Accumulation and deposition of misfolded amyloid β (Aβ) peptide outside the nerve cells are one of the major causes of Alzheimer’s disease (AD). To date, one of the promising therapeutic strategies for AD is to block the early steps associated with the aggregation of Aβ peptide. We have developed synthetic breaker peptides derived from the original Aβ sequences that undergo self-cyclization in situ. We have focussed and replaced Val-18 (of Aβ) by side-chain modified glutamic acid (Glu-OBn) to generate adequate turn through in-situ peptide cyclization to disrupt the β-sheet structure of Aβ. The disruption of amyloid fibril formation and the mechanism of the ‘inhibition of aggregation’ were studied by various biophysical methods, such as ThT-assay, TEM, Congo-red birefringence study. CD and FTIR spectroscopy were used to characterize the conformational change during the aggregation process. Results suggest that designed breaker peptides may be useful to inhibit and disrupt not only Aβ peptide but related peptides that undergo aggregation.
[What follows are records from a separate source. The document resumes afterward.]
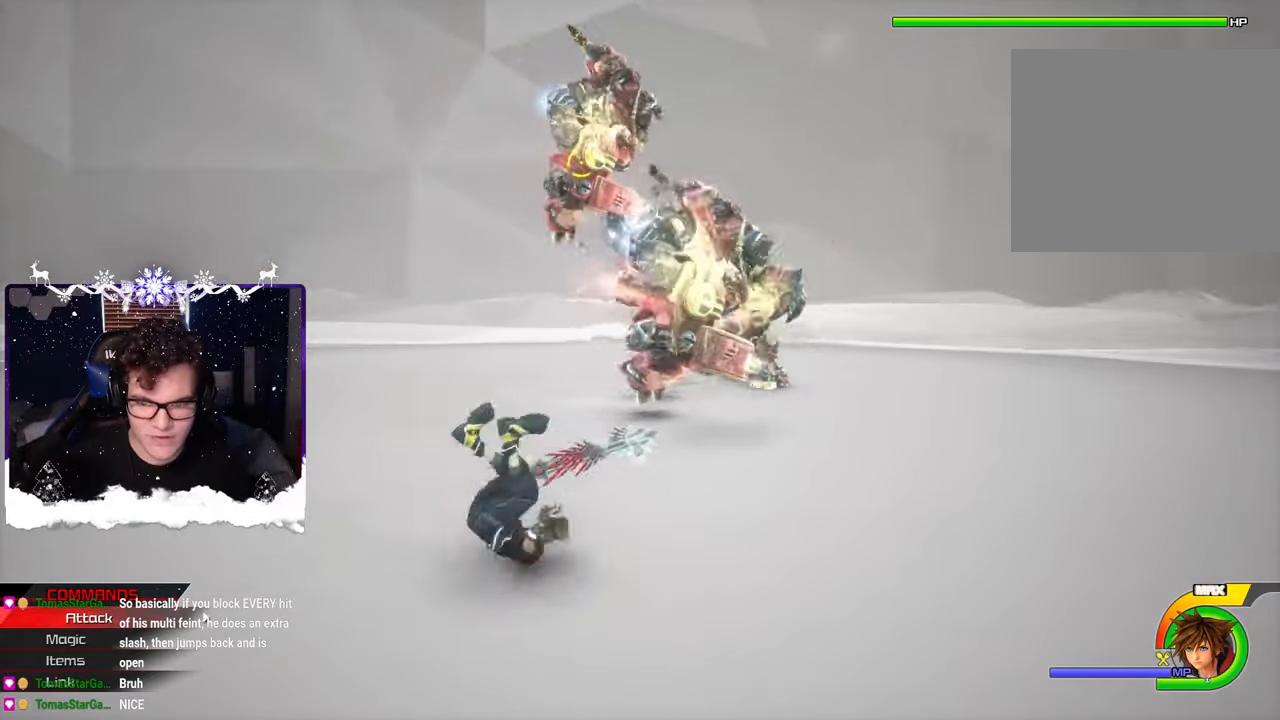
{"buttons": [], "left_stick": "left", "right_stick": "down-right", "events": [[84, "right_stick", "down-right"], [184, "right_stick", "right"], [217, "SQUARE", "down"], [300, "SQUARE", "up"], [334, "right_stick", "center"], [350, "SQUARE", "down"], [417, "right_stick", "down-right"], [467, "SQUARE", "up"]]}
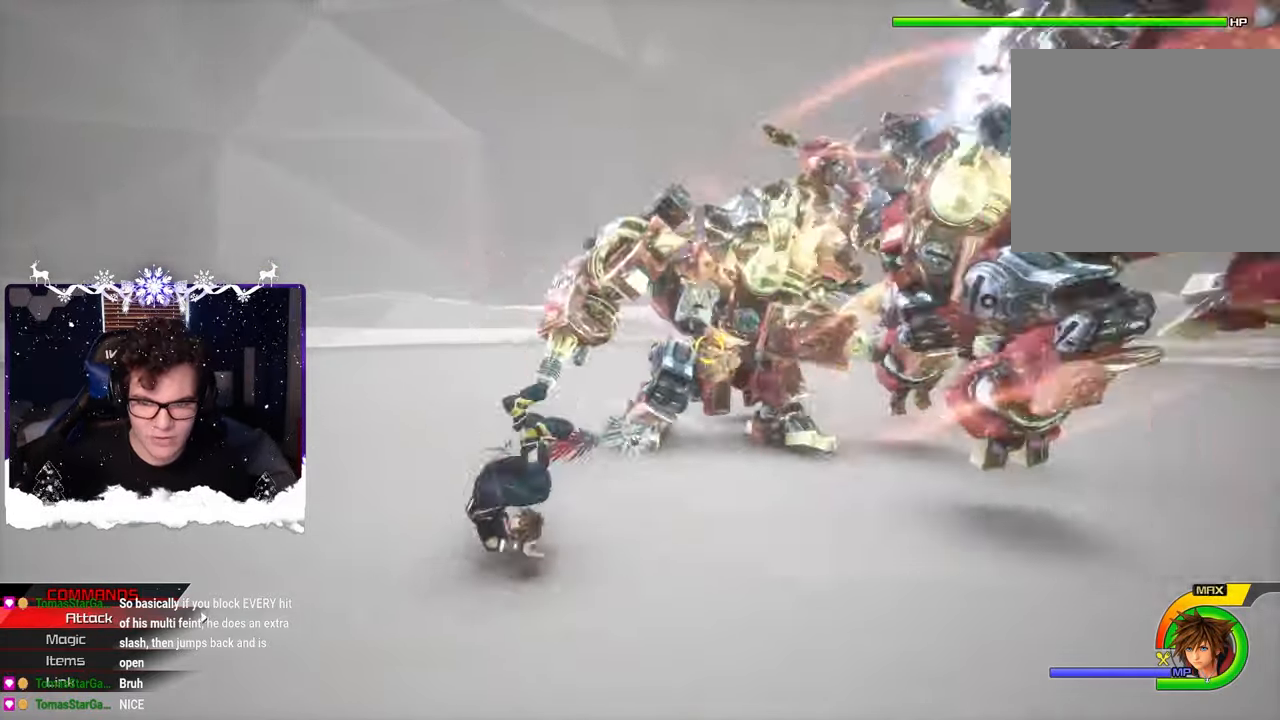
{"buttons": ["SQUARE"], "left_stick": "center", "right_stick": "center", "events": [[34, "SQUARE", "down"], [100, "SQUARE", "up"], [100, "right_stick", "right"], [200, "SQUARE", "down"], [284, "SQUARE", "up"], [350, "SQUARE", "down"], [434, "SQUARE", "up"], [500, "SQUARE", "down"], [500, "left_stick", "center"], [500, "right_stick", "center"]]}
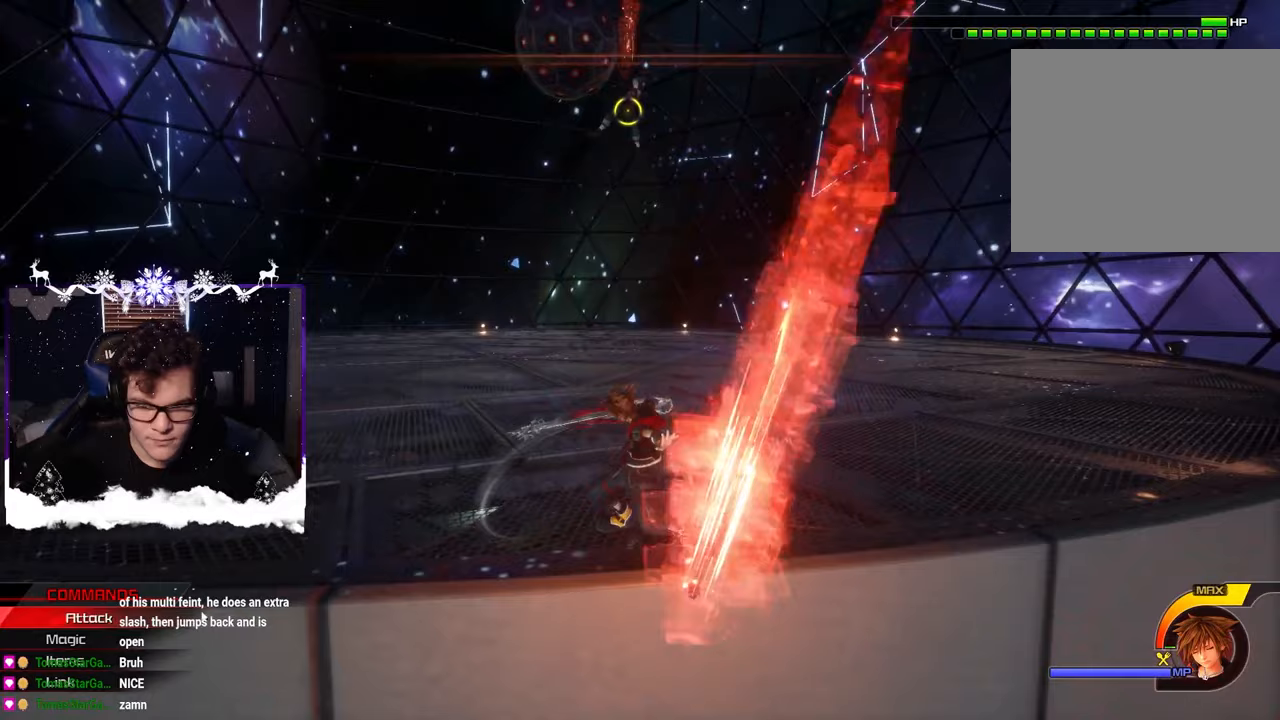
{"buttons": ["SQUARE"], "left_stick": "right", "right_stick": "center", "events": [[267, "SQUARE", "up"], [417, "left_stick", "right"], [450, "SQUARE", "down"]]}
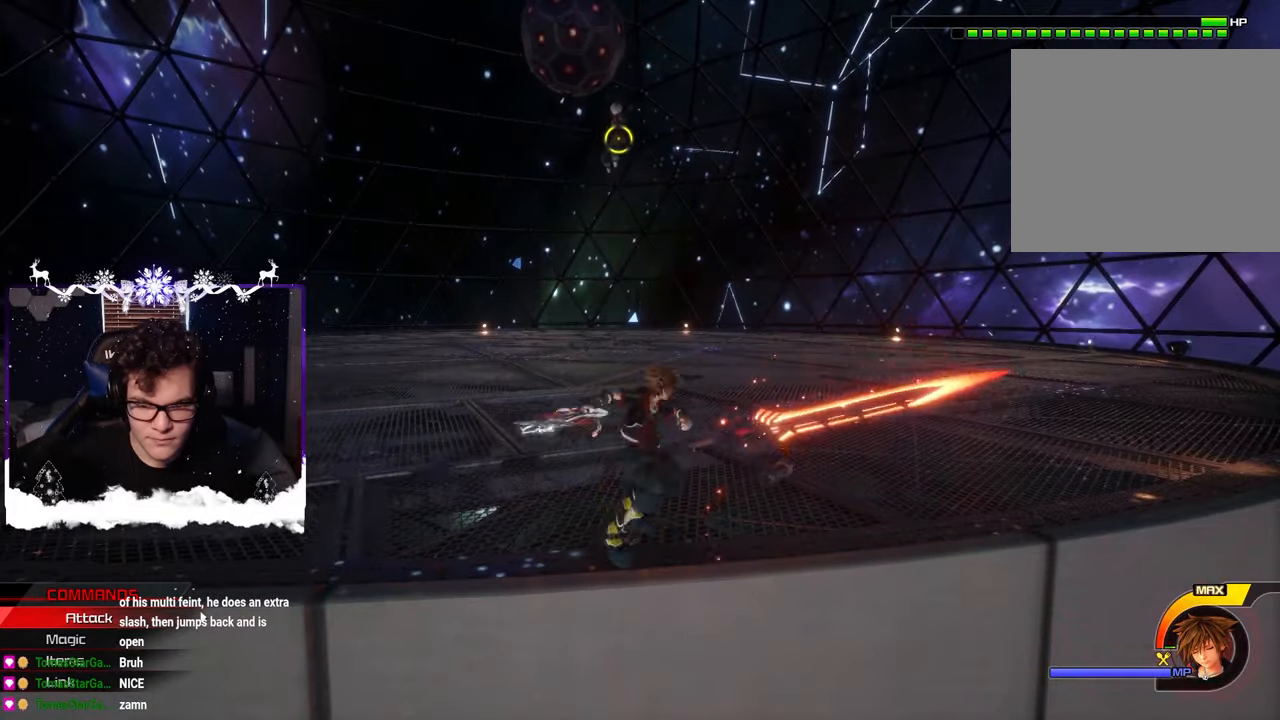
{"buttons": [], "left_stick": "up-right", "right_stick": "center", "events": [[17, "SQUARE", "up"], [100, "SQUARE", "down"], [167, "SQUARE", "up"], [250, "SQUARE", "down"], [350, "left_stick", "up-right"], [367, "SQUARE", "up"]]}
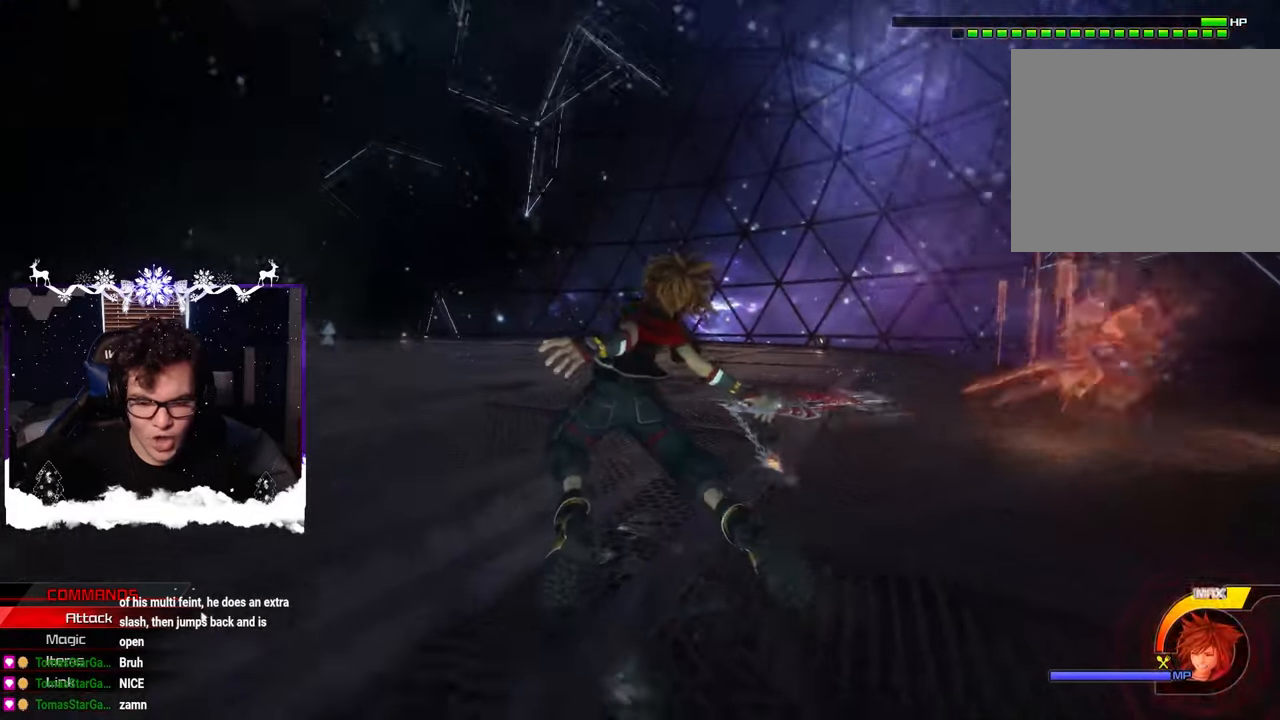
{"buttons": [], "left_stick": "center", "right_stick": "center", "events": [[333, "left_stick", "center"]]}
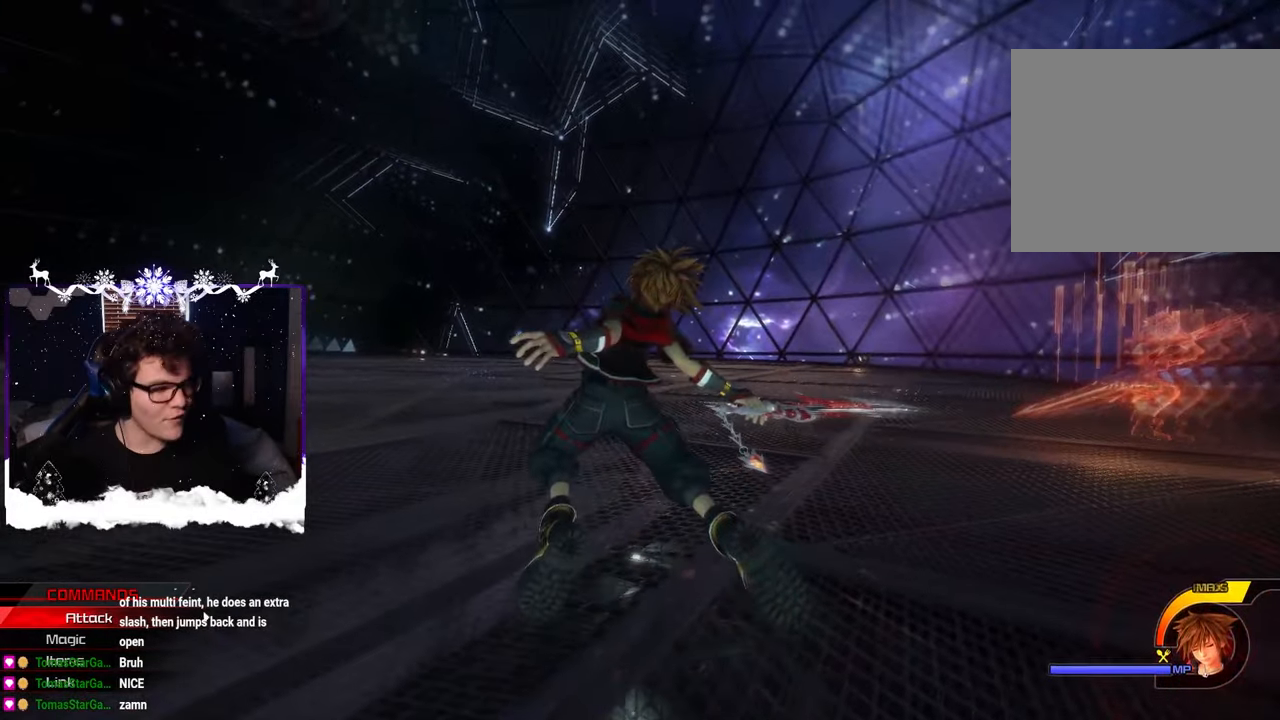
{"buttons": [], "left_stick": "center", "right_stick": "center", "events": []}
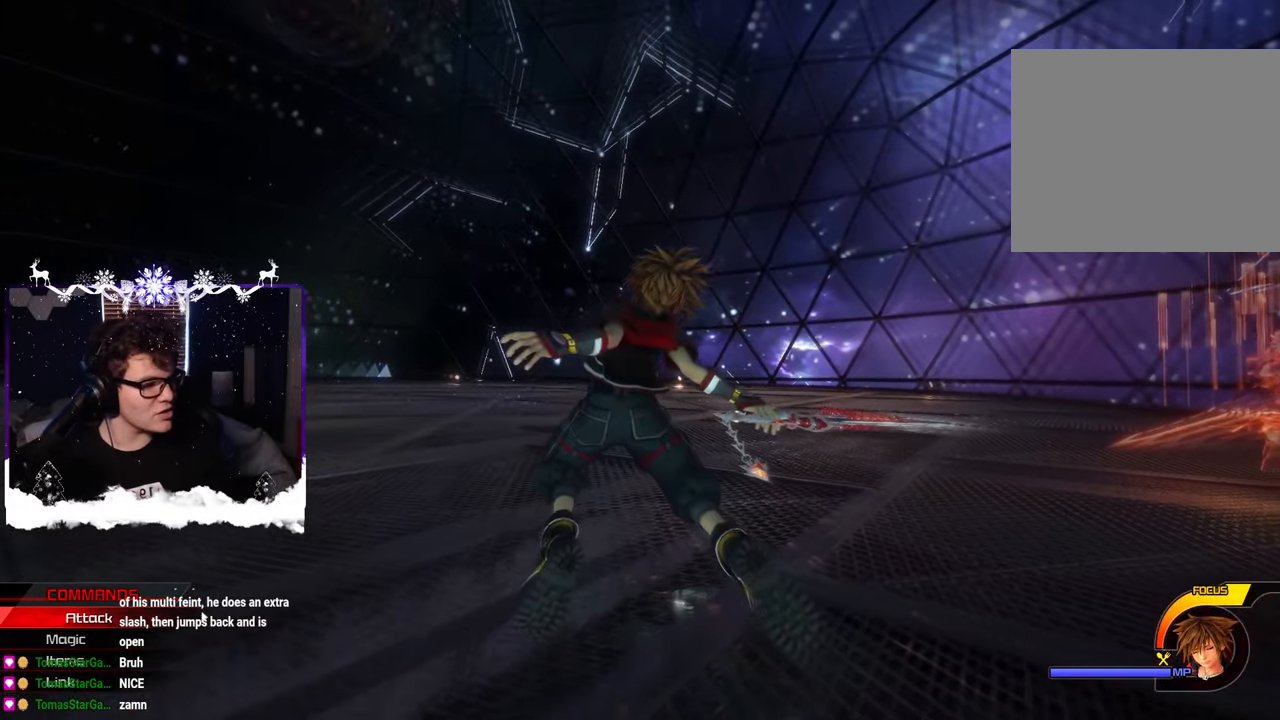
{"buttons": [], "left_stick": "center", "right_stick": "center", "events": []}
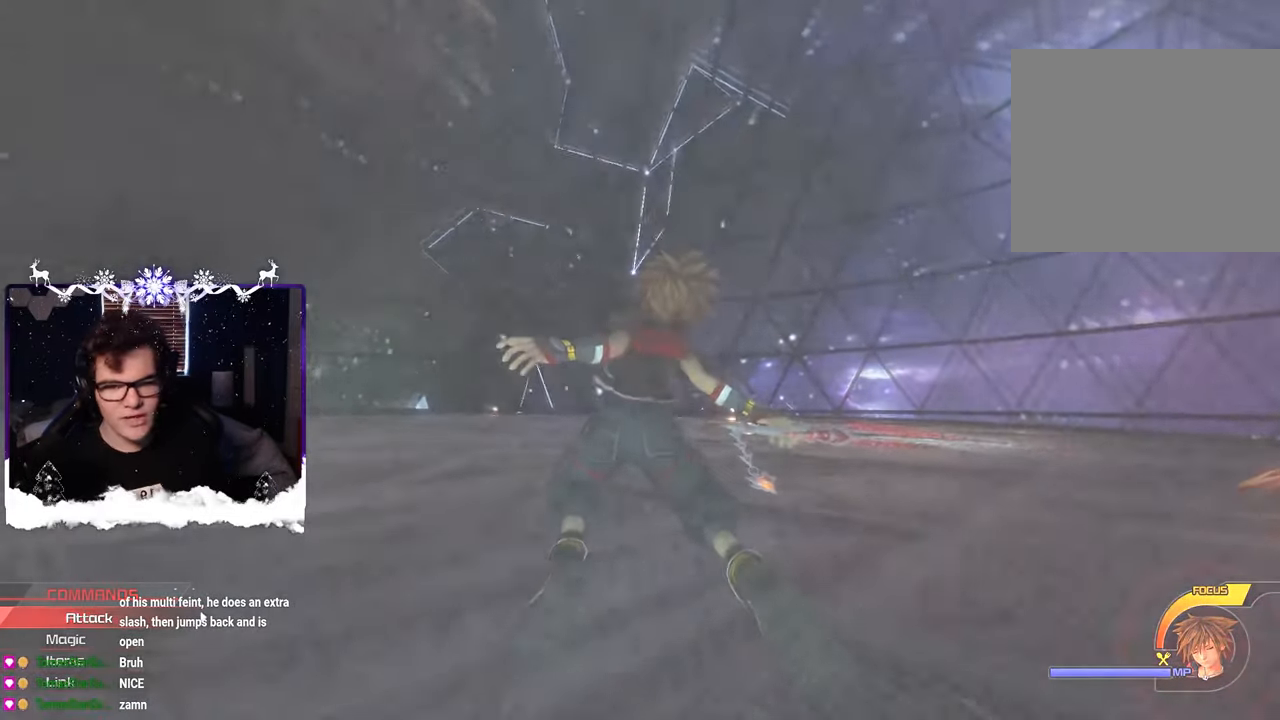
{"buttons": [], "left_stick": "center", "right_stick": "center", "events": []}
错误折叠的淀粉样蛋白 β (Aβ) 肽在神经细胞外的积累和沉积是阿尔茨海默病 (AD) 的主要原因之一。迄今为止，AD 有希望的治疗策略之一是阻断与 Aβ 肽聚集相关的早期步骤。我们开发了源自​​原始 Aβ 序列的合成破坏肽，这些序列在原位进行自环化。我们已经集中并用侧链修饰的谷氨酸 (Glu-OBn) 替代了 Val-18（Aβ），以通过原位产生足够的转向肽环化破坏 Aβ 的 β-折叠结构。通过各种生物物理方法，如 ThT 测定、TEM、刚果红双折射研究，研究了淀粉样原纤维形成的破坏和“抑制聚集”的机制。CD和FTIR光谱用于表征聚集过程中的构象变化。结果表明，设计的破坏肽不仅可用于抑制和破坏 Aβ 肽，还可用于抑制和破坏发生聚集的相关肽。